◆ **Work instructions**
Render every line of the listing below as a Markdown table with the columns Row and Line, numbering the rows and skipping blank lines. Leave the pictures out of the table.

◆ **The input**

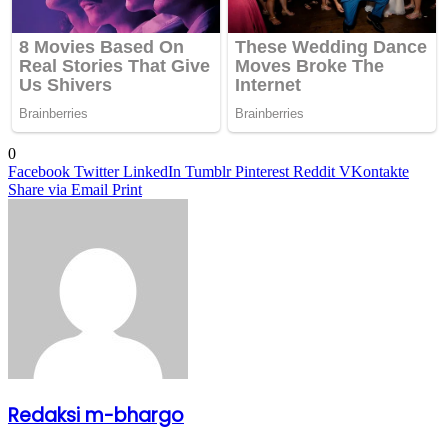
0
Facebook
Twitter
LinkedIn
Tumblr
Pinterest
Reddit
VKontakte
Share via Email
Print
Redaksi m-bhargo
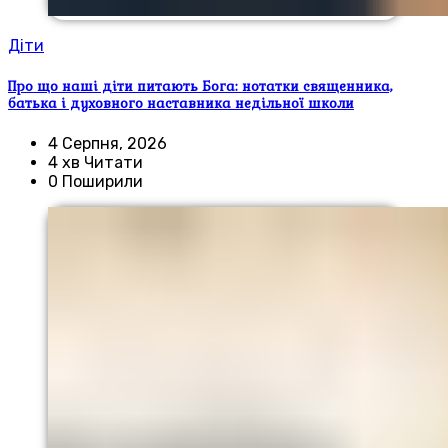
Діти
Про що наші діти питають Бога: нотатки священника,
батька і духовного наставника недільної школи
4 Серпня, 2026
4 хв Читати
0 Поширили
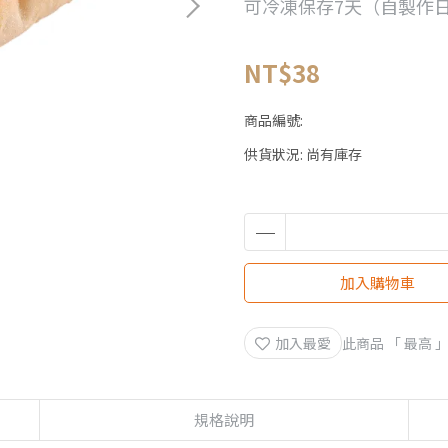
可冷凍保存7天（自製作
NT$38
商品編號:
供貨狀況:
尚有庫存
加入購物車
加入最愛
此商品 「 最高
規格說明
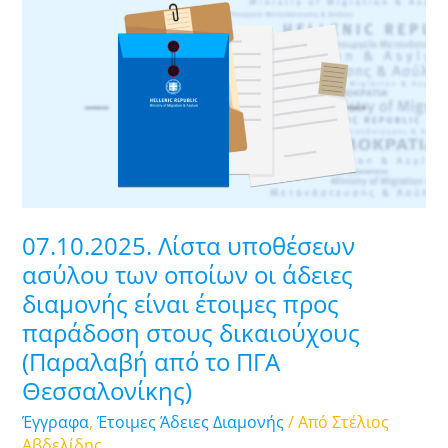
Λίστα
υποθέσεων
ασύλου
των
οποίων
οι
άδειες
διαμονής
είναι
07.10.2025. Λίστα υποθέσεων
έτοιμες
ασύλου των οποίων οι άδειες
προς
διαμονής είναι έτοιμες προς
παράδοση
παράδοση στους δικαιούχους
στους
δικαιούχους
(Παραλαβή από το ΠΓΑ
(Παραλαβή
Θεσσαλονίκης)
από
Έγγραφα
,
Έτοιμες Άδειες Διαμονής
/ Από
Στέλιος
το
Αβδελίδης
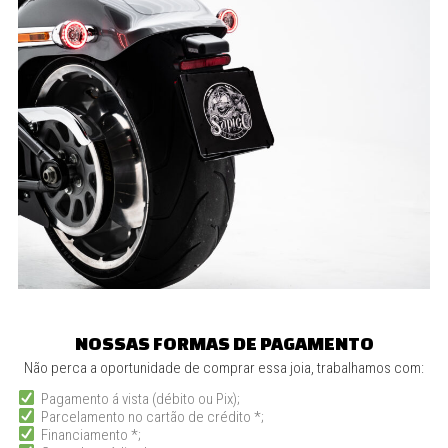
NOSSAS FORMAS DE PAGAMENTO
Não perca a oportunidade de comprar essa joia, trabalhamos com:
Pagamento á vista (débito ou Pix);
Parcelamento no cartão de crédito *;
Financiamento *;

◆ **Answer box**
| Row | Line |
|---|---|
| 1 | 0 |
| 2 | Facebook |
| 3 | Twitter |
| 4 | LinkedIn |
| 5 | Tumblr |
| 6 | Pinterest |
| 7 | Reddit |
| 8 | VKontakte |
| 9 | Share via Email |
| 10 | Print |
| 11 | Redaksi m-bhargo |
| 12 | Діти |
| 13 | Про що наші діти питають Бога: нотатки священника, |
| 14 | батька і духовного наставника недільної школи |
| 15 | 4 Серпня, 2026 |
| 16 | 4 хв Читати |
| 17 | 0 Поширили |
| 18 | 可冷凍保存7天（自製作 |
| 19 | NT$38 |
| 20 | 商品編號: |
| 21 | 供貨狀況: |
| 22 | 尚有庫存 |
| 23 | 加入購物車 |
| 24 | 加入最愛 |
| 25 | 此商品 「 最高 |
| 26 | 規格說明 |
| 27 | Λίστα |
| 28 | υποθέσεων |
| 29 | ασύλου |
| 30 | των |
| 31 | οποίων |
| 32 | οι |
| 33 | άδειες |
| 34 | διαμονής |
| 35 | είναι |
| 36 | 07.10.2025. Λίστα υποθέσεων |
| 37 | έτοιμες |
| 38 | ασύλου των οποίων οι άδειες |
| 39 | προς |
| 40 | διαμονής είναι έτοιμες προς |
| 41 | παράδοση |
| 42 | παράδοση στους δικαιούχους |
| 43 | στους |
| 44 | δικαιούχους |
| 45 | (Παραλαβή από το ΠΓΑ |
| 46 | (Παραλαβή |
| 47 | Θεσσαλονίκης) |
| 48 | από |
| 49 | Έγγραφα |
| 50 | , |
| 51 | Έτοιμες Άδειες Διαμονής |
| 52 | / Από |
| 53 | Στέλιος |
| 54 | το |
| 55 | Αβδελίδης |
| 56 | NOSSAS FORMAS DE PAGAMENTO |
| 57 | Não perca a oportunidade de comprar essa joia, trabalhamos com: |
| 58 | Pagamento á vista (débito ou Pix); |
| 59 | Parcelamento no cartão de crédito *; |
| 60 | Financiamento *; |